Çocuğunuza Kendisini Sevmeyi Nasıl Öğreteceksiniz?

İç özgüven için gereken dört önemli noktayı bir kez daha anımsayalım:

• Kendini sevmek
• Kendini tanımak
• Kendine açık hedefler koymak
• Pozitif düşünce

Bu niteliklerin her biri ana baba olarak bizlerin tutumu ve davranışlarıyla orantılı olarak önemli ölçüde artar ya da azalır. Bu bölümde, sadece çocuklarımızın kendilerini iyi hissetmelerinde değil, aynı zamanda tüm dünyaya karşı iyimser bir tavır takınmalarında da biz anababaların nasıl yardımı olacağı konusunda birtakım pratik çözümlerden söz edeceğim.

Yeterince İyi Bir Aile Olmanın Yolları

"Bütün suç ailemde - annem hep ailenin dışında bir insan gibi davranırdı."

"Onun kabuğunun dışına çıkamamasına hiç şaşmıyorum - zaten onun aile ortamına dışarıdan birinin girmesi kesinlikle mümkün değildir."

"Herkesin birbiriyle yarıştığı bir aile ortamında, zavallı kızın başarı duygusu tatmasını nasıl bekleyebilirsiniz ki?"

"O ailede herkes kendisini başkalarından üstün görüyor - çocuklarına çok acıyorum. Zavallılar sanki kafeste büyüyor. Ne dışarıda oynamalarına, ne de alışverişe gitmelerine izin veriliyor.
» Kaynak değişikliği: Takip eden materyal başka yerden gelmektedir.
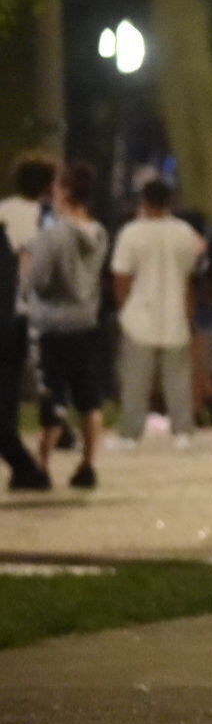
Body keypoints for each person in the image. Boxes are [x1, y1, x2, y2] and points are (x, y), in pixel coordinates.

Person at [27, 161, 109, 488]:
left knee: (53, 395)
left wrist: (27, 267)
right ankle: (88, 465)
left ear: (64, 191)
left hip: (54, 324)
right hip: (86, 321)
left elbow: (39, 281)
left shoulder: (53, 235)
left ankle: (43, 466)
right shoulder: (99, 232)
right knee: (88, 397)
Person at [111, 178, 205, 447]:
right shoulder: (184, 232)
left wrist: (123, 309)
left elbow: (121, 276)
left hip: (140, 314)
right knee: (177, 378)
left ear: (143, 201)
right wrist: (189, 312)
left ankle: (130, 433)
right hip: (175, 312)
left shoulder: (131, 233)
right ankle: (183, 431)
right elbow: (190, 277)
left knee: (135, 379)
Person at [0, 156, 54, 490]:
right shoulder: (47, 220)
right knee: (9, 392)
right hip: (20, 316)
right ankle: (22, 461)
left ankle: (21, 462)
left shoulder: (3, 211)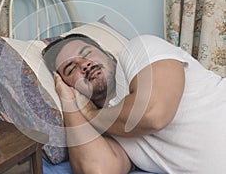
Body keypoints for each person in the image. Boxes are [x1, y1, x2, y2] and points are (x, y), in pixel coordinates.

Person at [42, 33, 226, 174]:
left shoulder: (139, 49)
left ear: (108, 55)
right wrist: (69, 104)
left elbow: (152, 114)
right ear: (69, 85)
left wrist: (90, 113)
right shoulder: (109, 127)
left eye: (87, 53)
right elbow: (98, 169)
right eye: (71, 68)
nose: (84, 64)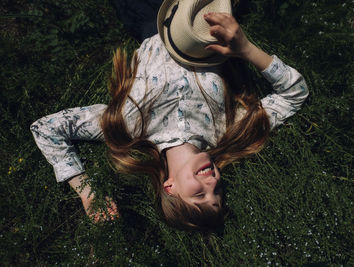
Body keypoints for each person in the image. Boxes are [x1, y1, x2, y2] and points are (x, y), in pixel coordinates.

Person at [30, 0, 309, 231]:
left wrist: (86, 191)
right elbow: (295, 94)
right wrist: (246, 49)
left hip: (146, 18)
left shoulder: (128, 129)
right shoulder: (230, 129)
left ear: (170, 187)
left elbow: (46, 129)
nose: (212, 184)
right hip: (199, 17)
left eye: (199, 194)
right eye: (217, 195)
Yüzmeye bile ailece gidiyorlar."

Bunlar profesyonel psikologların değil, sokakta yürürken ya da trende seyahat ederken kulak misafiri olduğum bazı insanların konuşmaları. Aslında, yetenekli bir kulak misafiri bu tür gözlemlerle bir haftada bir kitap yazacak kadar malzeme toplayabilir!
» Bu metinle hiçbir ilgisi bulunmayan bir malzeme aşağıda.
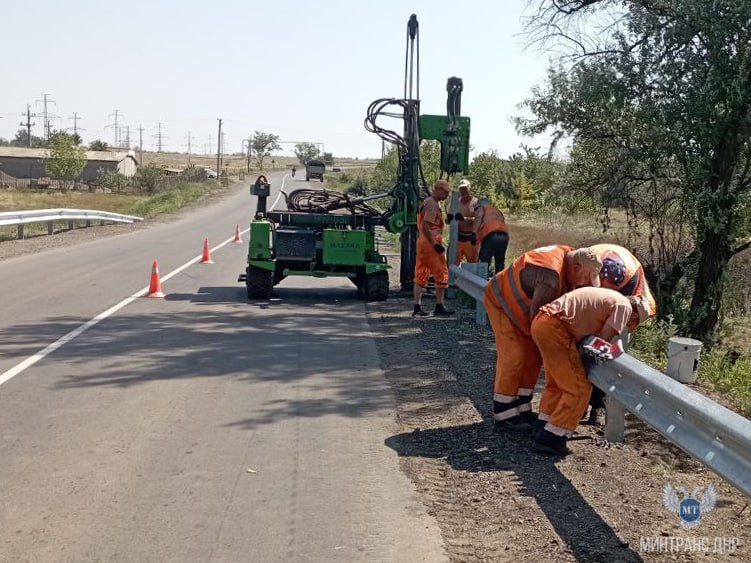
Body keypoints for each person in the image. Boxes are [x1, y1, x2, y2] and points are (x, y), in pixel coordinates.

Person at [483, 245, 603, 429]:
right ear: (577, 268)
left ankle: (522, 407)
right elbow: (538, 321)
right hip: (501, 301)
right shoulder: (550, 279)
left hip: (522, 307)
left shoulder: (571, 256)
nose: (586, 284)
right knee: (514, 354)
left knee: (532, 355)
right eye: (587, 278)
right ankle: (504, 413)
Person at [530, 287, 651, 454]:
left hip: (543, 322)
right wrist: (608, 353)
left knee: (557, 383)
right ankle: (552, 438)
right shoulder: (624, 307)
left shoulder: (611, 297)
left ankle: (543, 425)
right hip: (557, 329)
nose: (629, 327)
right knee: (579, 388)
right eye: (633, 324)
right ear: (635, 315)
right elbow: (603, 340)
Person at [586, 243, 657, 424]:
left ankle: (598, 406)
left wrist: (603, 341)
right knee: (582, 351)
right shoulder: (588, 266)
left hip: (625, 308)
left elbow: (633, 310)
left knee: (609, 356)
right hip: (589, 302)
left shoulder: (631, 279)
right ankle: (579, 403)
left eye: (612, 290)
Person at [413, 179, 454, 317]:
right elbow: (426, 226)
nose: (447, 195)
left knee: (421, 273)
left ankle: (417, 306)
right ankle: (439, 306)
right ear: (438, 189)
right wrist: (436, 244)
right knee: (441, 272)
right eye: (445, 192)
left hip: (423, 243)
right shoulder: (432, 205)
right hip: (431, 243)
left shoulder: (428, 202)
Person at [473, 197, 509, 276]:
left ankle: (481, 282)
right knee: (500, 261)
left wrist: (473, 232)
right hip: (504, 236)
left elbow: (478, 217)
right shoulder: (497, 210)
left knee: (484, 262)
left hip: (491, 236)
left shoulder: (481, 208)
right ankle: (500, 283)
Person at [448, 179, 479, 264]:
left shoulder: (475, 202)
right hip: (457, 238)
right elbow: (450, 217)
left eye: (465, 188)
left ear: (469, 189)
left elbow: (478, 220)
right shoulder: (456, 202)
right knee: (452, 264)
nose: (463, 191)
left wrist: (464, 219)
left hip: (470, 239)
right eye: (461, 189)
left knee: (472, 264)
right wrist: (449, 219)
Çocukların iç ve dış özgüven kazanmalarında aile yaşamının çok olumsuz etkileri olabileceğinin kabul edilmesine karşın, acaba "olumlu" etkisi olan niteliklerden herkesin haberi var mı?

Sağlıklı Bir Ev Ortamını Nasıl Sağlayabilirsiniz?

‘Yaşam evde başlar.’ T.S. Eliot

Ailenizi nasıl hazırlayacaksınız?

Pek çoğumuzun çocuklarımızı yetiştirdiğimiz ev ortamı ile ilgili olarak pek fazla bir seçim hakkı yoktur. Ancak, eğer böyle bir seçim hakkınız varsa, aklımızdan hiç çıkarmamanız gereken önemli birkaç nokta vardır. Bu kitabı okuyanların çoğunun, bu konuda da zaten ellerinden geleni yaptıklarına inanmama karşın, bu bölümü yazmak konusunda ısrarlıydım. Çünkü, ben de "Parent Effectiveness Training" (Etkin Ana-babalık Eğitimi) adlı kitabın yazarı Dr Thomas Gordon´ınkine benzer bir deneyim yaşadım:

‘Pek çok anababanın, konuklarına, çocuklarına gösterdiklerinden daha çok saygı ve ilgi göstermelerine çok şaşarım. Anababaların büyük kısmı, sanki çocukların çevrelerine uyum göstermesi gerektiğini düşünüyor.’

Çocukluğumun büyük bir bölümünü belediye yetkililerinin gözetimi altında geçirdim. Yaşadığım mekânlar resmi kuruluşlardı ve buralarda, içinde yaşayanların fizyolojik gereksinimlerinden çok, kafalarının etkin ve temiz olmasına önem veriliyordu.